Looks like a pretty solid build process. Thanks for the insight!
- src/project1/function1/
- src/project1/function2/
- src/project2/function1/
- src/project3/function1/
- src/project3/function2/
- src/project3/function3/
Deploying the functions is done by project, so we deploy all of one project, then move to the next, and so on and so forth.
Have you encountered any issues to watch out for when only using one APIG for each environment (150 micro-services). Have you encountered any downsides to doing this versus 1 micro-service to 1 APIG? I'm also running into the Gateway throttle limits and I think deploying many micro-services (like you have done) to 1 APIG is the best solution.
We have a custom script to deploy our own API Gateway using the AWS SDK and we generate a swagger file from simple json config files.
For the API Gateway issues, so far, we have a few things that are something we have to watch out for.

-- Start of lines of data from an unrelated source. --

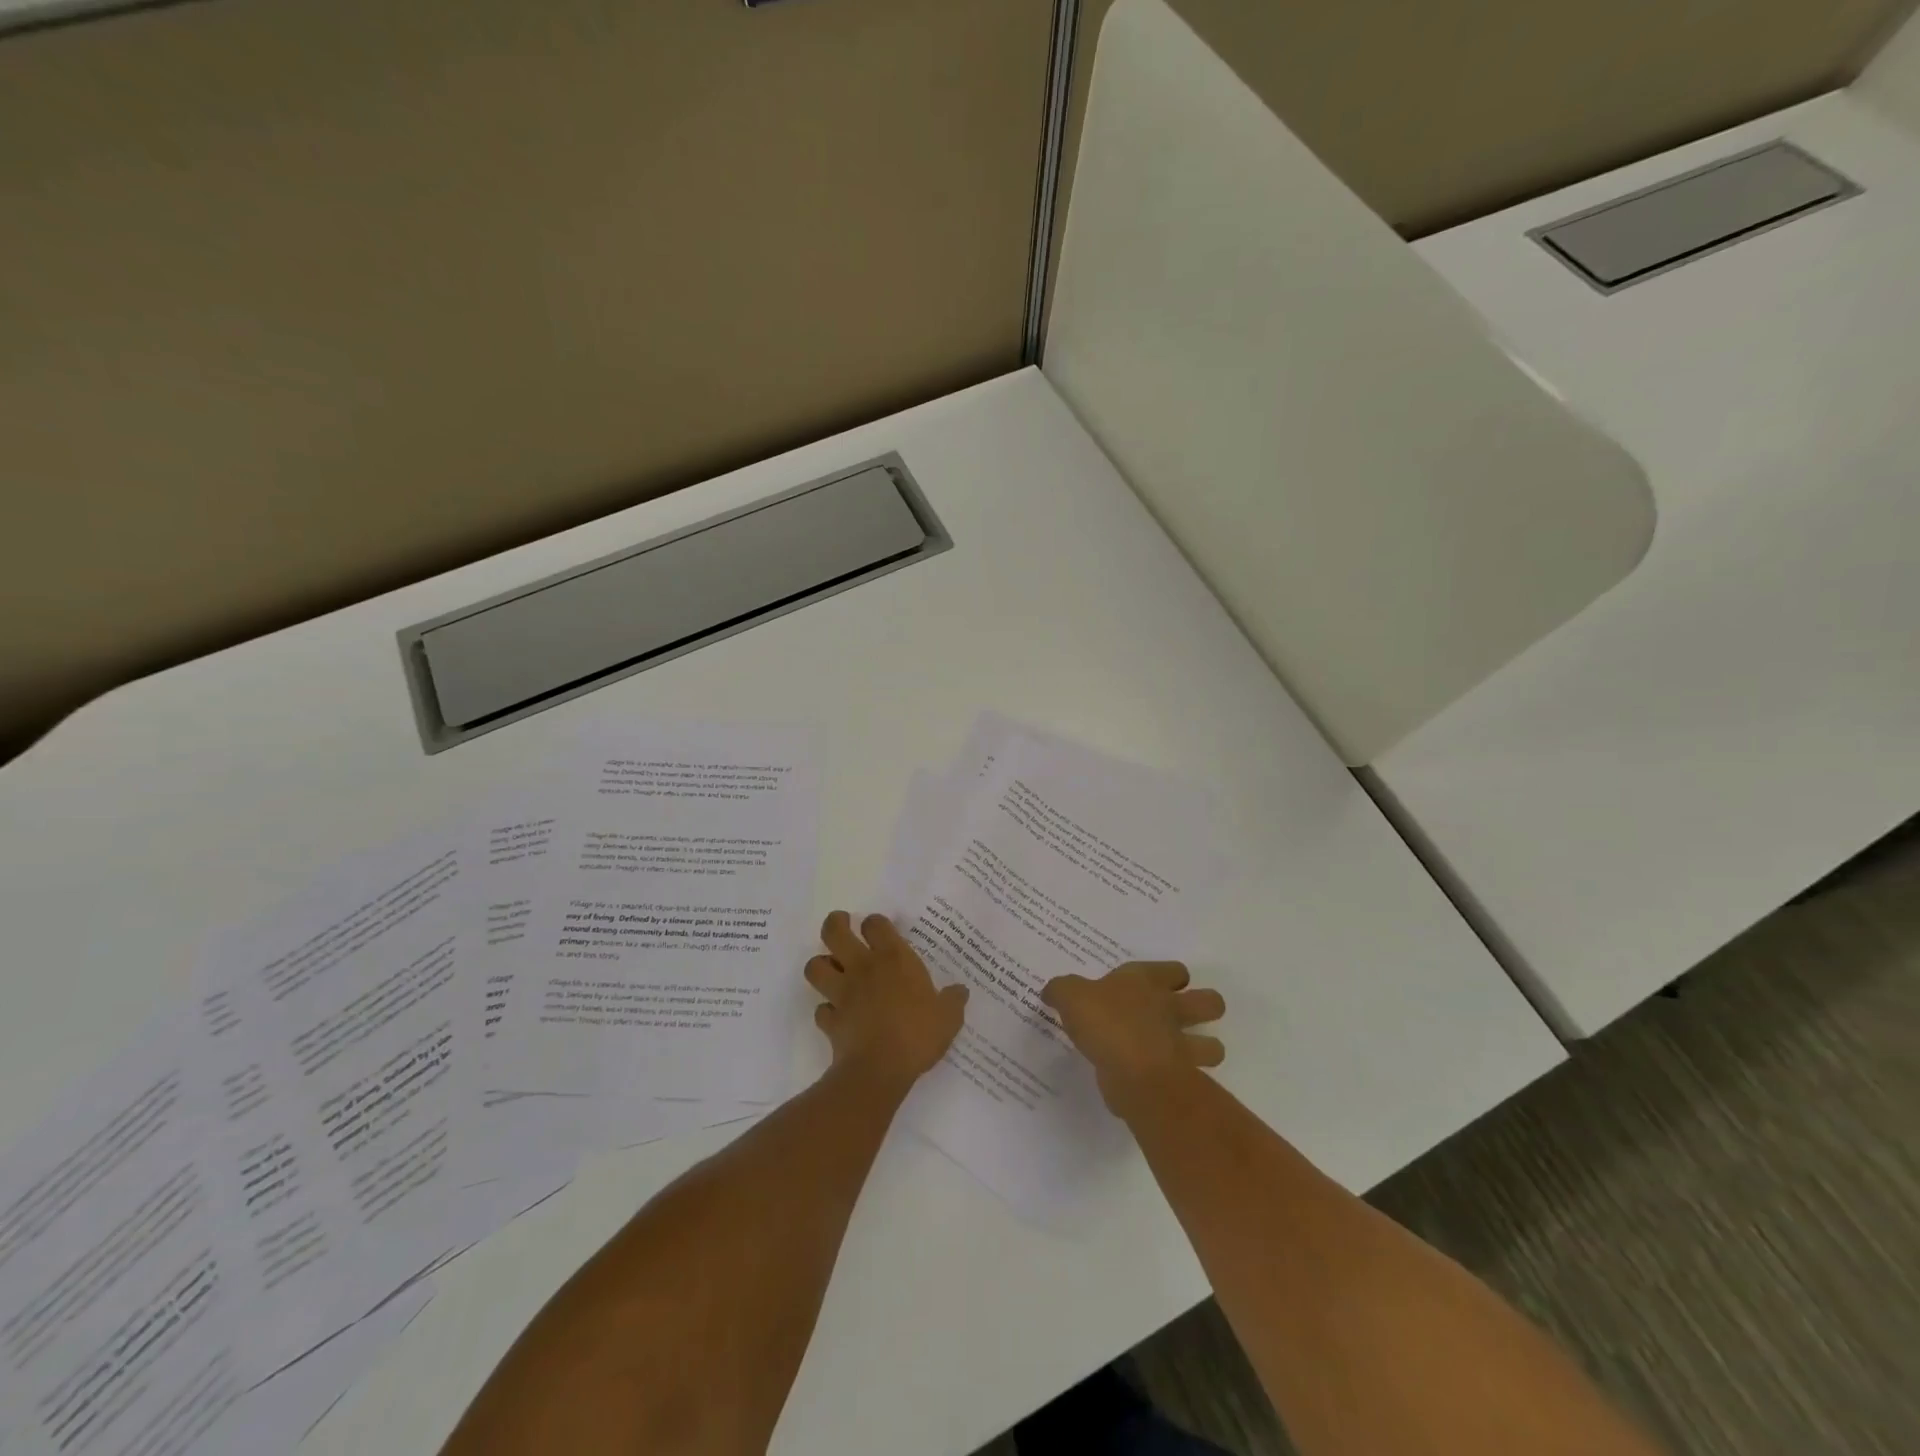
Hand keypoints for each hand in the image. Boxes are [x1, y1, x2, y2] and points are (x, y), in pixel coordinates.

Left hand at [806, 912, 967, 1092]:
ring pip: (815, 966)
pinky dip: (826, 1010)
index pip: (875, 924)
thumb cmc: (917, 1034)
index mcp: (893, 959)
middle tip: (842, 926)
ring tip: (832, 970)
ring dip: (821, 966)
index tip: (879, 930)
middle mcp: (862, 968)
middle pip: (834, 932)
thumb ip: (953, 1001)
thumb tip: (961, 991)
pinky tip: (837, 1015)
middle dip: (835, 924)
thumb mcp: (948, 1017)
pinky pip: (820, 1009)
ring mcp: (841, 993)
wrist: (880, 1069)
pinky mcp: (830, 1020)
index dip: (875, 923)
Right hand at [1041, 962, 1224, 1114]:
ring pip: (1213, 1046)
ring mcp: (1182, 1045)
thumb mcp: (1071, 996)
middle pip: (1211, 1003)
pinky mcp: (1181, 1080)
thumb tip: (1051, 991)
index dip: (1171, 976)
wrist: (1132, 1071)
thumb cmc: (1105, 1021)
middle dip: (1205, 1008)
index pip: (1176, 970)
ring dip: (1205, 1049)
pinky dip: (1181, 1081)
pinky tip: (1161, 1083)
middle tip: (1181, 1017)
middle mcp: (1172, 1009)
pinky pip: (1191, 1079)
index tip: (1155, 985)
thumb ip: (1062, 990)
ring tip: (1182, 1054)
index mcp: (1147, 982)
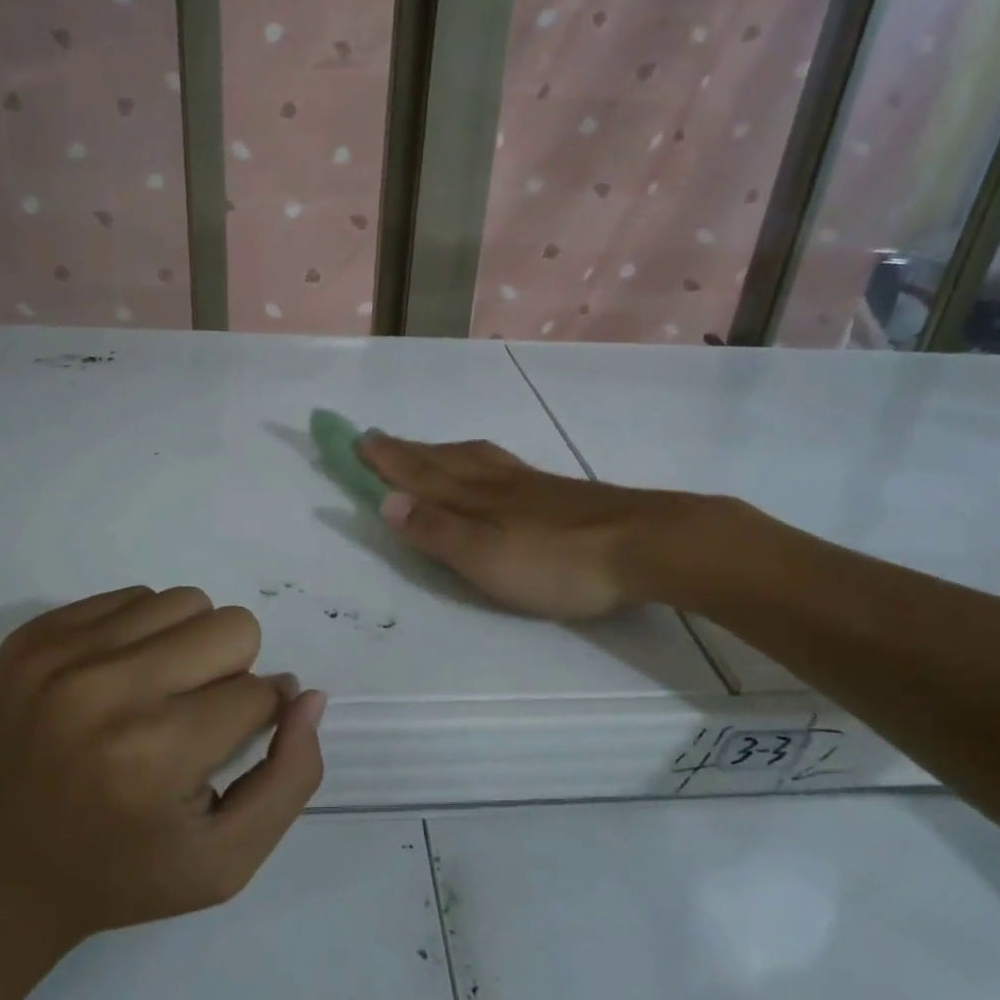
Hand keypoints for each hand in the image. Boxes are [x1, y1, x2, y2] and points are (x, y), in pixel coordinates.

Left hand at [0, 587, 325, 969]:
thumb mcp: (226, 860)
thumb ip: (291, 777)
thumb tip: (308, 695)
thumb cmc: (120, 876)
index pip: (259, 692)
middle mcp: (109, 689)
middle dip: (232, 671)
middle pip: (231, 627)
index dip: (260, 717)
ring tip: (159, 694)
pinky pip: (130, 597)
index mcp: (158, 752)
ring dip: (189, 644)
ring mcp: (61, 654)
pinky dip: (142, 633)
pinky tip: (119, 681)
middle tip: (196, 716)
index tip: (228, 744)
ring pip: (183, 602)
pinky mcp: (32, 637)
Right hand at [359, 433, 703, 618]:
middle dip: (405, 450)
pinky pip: (499, 465)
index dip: (386, 460)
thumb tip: (386, 501)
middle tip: (376, 438)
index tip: (356, 440)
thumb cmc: (558, 562)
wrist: (643, 544)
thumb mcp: (486, 557)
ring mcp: (528, 484)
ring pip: (471, 459)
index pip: (419, 475)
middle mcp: (495, 483)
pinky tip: (488, 467)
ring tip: (423, 448)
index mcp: (473, 499)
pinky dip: (475, 459)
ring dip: (438, 452)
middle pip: (441, 460)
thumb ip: (438, 530)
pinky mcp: (556, 493)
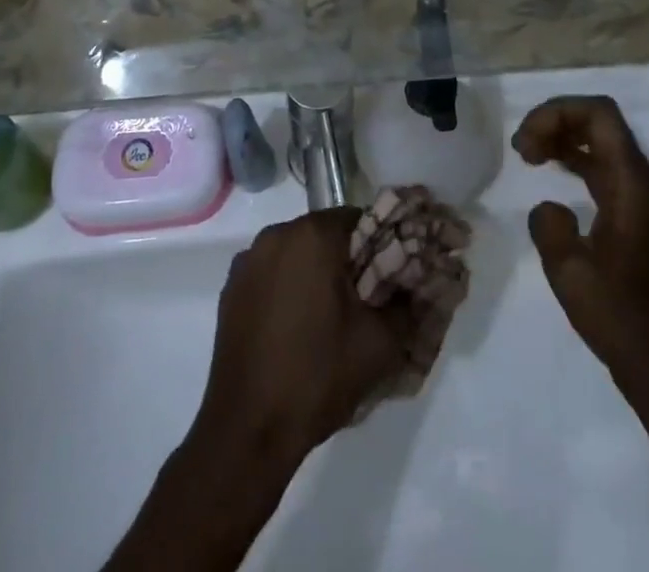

- All lambda endpoints through APIG are lambda proxy type. This means we can have a framework handle standard request / response stuff. The downside is that we can't support binary endpoints easily because they haven't fixed that issue yet.
- HTTP proxy pass through endpoints have to be added to the swagger somehow before we deploy. This is a little annoying, but not a huge issue
- Merge vs Override for deployments. We merge in beta, and override in other environments. This allows us to keep endpoints exactly as they are, but allow flexible testing in beta
1 APIG for 1 micro service isn't great IMO at scale since we run all our endpoints under on domain and mapping all of them would be a pain.